When he thought that that couldn't get any worse, you named the only person who could make him go crazy just by opening his mouth.
"I'm desperate. It made sense when he told me"
He could believe anything at this point. He was actually thinking that he was dead because what was happening between you two was a complete nonsense.
"So you are telling me this is something you've had in mind for a while?
You simply nodded, and he stayed quiet, considering everything you said. He wasn't looking for anything serious because of you. He passed for all seven stages of grief when he realized that he was in love with you and your silliness, so he decided long ago that he wouldn't date anyone because he wasn't interested in anyone but you.
"I know that look on your face," you smiled and danced around the kitchen.

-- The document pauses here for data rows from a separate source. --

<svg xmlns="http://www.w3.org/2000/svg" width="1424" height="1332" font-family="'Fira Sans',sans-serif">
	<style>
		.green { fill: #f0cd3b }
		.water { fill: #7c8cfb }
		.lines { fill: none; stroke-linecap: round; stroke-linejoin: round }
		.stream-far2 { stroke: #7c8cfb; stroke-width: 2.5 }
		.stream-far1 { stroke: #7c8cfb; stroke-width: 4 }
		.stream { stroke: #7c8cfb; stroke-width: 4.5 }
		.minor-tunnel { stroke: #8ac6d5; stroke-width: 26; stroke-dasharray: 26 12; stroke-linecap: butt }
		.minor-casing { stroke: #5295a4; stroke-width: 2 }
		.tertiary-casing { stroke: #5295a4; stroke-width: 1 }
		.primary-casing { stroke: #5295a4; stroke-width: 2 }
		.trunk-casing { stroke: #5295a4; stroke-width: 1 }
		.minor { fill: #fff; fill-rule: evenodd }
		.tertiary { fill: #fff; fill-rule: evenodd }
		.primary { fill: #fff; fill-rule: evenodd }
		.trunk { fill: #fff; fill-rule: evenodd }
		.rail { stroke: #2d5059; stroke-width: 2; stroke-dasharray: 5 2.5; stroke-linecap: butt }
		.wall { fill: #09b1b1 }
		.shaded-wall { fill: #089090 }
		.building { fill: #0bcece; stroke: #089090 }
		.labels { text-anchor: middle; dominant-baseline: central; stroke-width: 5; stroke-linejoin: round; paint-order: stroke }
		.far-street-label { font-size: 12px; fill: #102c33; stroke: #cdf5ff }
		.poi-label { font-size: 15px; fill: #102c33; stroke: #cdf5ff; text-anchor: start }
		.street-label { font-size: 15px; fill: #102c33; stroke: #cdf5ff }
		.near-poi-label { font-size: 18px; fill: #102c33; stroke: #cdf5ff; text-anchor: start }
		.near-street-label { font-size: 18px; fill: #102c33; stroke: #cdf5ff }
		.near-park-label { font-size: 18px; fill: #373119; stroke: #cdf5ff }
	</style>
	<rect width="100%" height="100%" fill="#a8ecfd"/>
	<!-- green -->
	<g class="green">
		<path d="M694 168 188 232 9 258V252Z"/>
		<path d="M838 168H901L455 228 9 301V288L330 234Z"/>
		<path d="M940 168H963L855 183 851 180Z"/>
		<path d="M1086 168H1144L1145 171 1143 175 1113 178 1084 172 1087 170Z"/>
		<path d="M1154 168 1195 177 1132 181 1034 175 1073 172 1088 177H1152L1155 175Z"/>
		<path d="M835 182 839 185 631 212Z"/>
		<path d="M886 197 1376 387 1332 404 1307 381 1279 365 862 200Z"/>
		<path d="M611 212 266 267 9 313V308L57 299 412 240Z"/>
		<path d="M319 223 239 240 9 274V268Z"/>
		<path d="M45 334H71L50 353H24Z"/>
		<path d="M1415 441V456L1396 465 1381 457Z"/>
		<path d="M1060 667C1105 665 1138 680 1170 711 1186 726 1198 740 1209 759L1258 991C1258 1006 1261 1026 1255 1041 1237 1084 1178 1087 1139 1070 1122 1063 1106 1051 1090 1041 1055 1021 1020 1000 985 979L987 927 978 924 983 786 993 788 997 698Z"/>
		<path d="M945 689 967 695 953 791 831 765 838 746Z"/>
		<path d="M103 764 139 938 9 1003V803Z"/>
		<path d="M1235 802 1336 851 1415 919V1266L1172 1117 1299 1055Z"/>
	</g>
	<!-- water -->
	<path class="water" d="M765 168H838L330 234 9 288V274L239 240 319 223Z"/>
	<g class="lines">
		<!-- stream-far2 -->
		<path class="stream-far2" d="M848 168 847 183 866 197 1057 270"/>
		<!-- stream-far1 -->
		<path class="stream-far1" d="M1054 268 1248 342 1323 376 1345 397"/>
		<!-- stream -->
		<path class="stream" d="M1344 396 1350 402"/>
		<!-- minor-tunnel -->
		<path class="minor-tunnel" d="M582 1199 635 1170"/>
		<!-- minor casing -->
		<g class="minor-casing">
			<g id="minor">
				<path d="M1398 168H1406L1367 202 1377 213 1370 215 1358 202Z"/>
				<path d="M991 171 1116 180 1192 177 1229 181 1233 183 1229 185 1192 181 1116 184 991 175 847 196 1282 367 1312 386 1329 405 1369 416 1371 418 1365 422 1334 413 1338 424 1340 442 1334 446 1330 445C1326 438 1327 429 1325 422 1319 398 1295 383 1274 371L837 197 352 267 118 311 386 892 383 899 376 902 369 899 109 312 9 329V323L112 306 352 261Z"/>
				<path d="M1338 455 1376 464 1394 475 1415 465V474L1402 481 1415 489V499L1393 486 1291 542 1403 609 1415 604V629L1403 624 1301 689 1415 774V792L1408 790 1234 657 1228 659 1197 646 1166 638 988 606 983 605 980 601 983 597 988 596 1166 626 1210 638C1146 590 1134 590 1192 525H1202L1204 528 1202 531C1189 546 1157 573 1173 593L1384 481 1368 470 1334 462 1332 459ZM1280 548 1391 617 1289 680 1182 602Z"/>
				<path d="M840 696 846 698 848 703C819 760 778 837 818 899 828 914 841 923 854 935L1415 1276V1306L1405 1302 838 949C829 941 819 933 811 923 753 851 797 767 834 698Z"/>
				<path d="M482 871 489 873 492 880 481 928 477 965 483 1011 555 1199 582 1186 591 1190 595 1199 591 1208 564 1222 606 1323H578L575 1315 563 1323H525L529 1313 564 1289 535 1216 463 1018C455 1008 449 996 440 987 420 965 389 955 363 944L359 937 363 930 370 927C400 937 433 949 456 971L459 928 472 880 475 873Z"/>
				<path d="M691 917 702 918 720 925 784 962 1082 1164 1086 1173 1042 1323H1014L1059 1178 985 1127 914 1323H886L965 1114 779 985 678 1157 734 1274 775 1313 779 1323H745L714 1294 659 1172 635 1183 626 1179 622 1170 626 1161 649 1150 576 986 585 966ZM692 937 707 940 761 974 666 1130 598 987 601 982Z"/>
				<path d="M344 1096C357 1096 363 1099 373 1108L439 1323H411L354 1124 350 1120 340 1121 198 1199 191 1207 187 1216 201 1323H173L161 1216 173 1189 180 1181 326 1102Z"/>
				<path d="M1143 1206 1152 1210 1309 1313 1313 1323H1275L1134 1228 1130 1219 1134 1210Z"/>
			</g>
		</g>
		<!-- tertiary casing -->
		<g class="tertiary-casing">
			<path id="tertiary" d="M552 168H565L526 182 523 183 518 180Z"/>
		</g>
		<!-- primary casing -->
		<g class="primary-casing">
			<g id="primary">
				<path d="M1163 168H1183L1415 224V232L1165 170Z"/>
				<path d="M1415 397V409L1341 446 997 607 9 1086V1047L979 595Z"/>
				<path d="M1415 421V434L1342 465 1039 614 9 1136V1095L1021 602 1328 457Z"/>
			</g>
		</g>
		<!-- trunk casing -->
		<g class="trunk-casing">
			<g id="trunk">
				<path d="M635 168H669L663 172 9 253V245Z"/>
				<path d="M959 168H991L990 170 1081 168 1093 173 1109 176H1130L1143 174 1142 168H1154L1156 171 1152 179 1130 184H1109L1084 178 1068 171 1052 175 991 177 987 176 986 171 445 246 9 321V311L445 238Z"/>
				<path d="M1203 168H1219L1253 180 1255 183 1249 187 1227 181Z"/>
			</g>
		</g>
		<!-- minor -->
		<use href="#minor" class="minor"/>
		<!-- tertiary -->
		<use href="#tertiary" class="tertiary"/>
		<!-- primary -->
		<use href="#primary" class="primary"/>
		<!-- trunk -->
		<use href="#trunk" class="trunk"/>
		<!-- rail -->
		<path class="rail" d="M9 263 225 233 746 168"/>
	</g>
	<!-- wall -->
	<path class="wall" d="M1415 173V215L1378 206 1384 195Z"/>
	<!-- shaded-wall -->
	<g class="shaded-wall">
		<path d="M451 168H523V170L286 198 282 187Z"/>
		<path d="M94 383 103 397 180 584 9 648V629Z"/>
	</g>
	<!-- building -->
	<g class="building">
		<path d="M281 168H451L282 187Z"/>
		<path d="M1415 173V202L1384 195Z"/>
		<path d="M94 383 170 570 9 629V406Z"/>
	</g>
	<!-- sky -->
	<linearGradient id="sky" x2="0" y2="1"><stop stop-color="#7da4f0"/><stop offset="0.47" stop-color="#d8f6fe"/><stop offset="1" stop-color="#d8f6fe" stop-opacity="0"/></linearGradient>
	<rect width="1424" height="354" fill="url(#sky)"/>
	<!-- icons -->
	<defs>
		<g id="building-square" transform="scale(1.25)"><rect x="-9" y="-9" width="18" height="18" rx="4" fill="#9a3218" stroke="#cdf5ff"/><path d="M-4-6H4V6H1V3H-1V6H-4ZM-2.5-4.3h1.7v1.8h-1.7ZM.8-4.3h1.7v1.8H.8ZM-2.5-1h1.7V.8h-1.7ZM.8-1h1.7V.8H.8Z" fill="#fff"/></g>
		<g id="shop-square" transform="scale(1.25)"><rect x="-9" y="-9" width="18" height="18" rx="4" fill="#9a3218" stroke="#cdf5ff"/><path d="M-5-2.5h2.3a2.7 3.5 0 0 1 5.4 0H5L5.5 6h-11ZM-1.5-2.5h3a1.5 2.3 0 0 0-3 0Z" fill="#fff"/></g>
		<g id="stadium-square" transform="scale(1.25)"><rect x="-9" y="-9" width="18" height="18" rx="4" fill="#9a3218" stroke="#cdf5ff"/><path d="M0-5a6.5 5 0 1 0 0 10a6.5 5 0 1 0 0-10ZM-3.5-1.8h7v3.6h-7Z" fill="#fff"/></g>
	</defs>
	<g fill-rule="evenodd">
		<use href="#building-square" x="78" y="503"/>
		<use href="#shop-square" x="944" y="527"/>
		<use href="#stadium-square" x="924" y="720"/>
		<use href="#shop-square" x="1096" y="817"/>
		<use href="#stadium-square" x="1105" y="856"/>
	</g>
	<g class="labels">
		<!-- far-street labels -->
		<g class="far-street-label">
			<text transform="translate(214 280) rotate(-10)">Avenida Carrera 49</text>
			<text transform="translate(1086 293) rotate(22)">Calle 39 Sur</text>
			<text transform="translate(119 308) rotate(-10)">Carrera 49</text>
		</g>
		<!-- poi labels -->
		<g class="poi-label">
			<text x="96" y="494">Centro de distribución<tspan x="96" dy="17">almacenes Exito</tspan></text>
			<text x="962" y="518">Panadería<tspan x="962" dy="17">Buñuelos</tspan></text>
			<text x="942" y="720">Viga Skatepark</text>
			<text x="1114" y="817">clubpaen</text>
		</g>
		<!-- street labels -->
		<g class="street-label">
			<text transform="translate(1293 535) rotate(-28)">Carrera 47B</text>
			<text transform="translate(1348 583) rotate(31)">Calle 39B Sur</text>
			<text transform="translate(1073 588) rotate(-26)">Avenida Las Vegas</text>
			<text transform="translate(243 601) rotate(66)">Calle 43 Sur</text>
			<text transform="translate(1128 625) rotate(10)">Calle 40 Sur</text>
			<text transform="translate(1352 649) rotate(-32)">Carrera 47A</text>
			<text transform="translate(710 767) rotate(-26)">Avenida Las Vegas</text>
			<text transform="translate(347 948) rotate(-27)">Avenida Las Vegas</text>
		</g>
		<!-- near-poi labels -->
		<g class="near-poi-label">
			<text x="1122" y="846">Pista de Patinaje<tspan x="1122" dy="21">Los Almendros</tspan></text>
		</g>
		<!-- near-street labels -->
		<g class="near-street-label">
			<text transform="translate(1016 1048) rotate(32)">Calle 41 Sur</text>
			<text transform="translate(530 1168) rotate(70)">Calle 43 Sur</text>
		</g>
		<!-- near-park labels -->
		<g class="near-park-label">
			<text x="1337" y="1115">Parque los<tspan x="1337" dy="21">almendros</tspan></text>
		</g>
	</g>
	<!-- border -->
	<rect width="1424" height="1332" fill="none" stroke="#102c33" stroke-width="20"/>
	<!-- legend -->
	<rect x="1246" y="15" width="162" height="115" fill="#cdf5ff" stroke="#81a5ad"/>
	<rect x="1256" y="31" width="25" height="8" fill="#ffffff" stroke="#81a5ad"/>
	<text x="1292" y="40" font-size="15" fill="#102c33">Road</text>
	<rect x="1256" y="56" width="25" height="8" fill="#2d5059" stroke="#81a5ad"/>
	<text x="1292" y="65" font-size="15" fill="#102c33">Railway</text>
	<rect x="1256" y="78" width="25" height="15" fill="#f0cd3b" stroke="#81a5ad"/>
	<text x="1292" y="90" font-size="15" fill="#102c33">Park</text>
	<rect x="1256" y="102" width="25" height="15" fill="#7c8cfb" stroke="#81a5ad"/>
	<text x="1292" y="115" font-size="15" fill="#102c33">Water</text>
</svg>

You weren't looking for anyone either. Having Bakugo as a male figure in your life left the bar very high for others to match. They didn't meet your expectations anymore like Bakugo did, always by your side, laughing at your bad jokes and giving you his hand when you most needed, buying food and cooking for you, he has even bought you flowers for half a decade on valentine's day, a large bouquet of red roses every year since then.
"I'll do it," he told you, and you jumped excited on him. He grabbed you by your thighs, catching you on the fly. "Two conditions"
"Yeah, just name it," you batted your eyes at him.
"I'll take you on a proper date first, and you won't run away with my kid, got it?"
Bakugo thought that he was only doing you a favor, but he never saw coming that it only took one date to make you fall for him in the way he always wanted.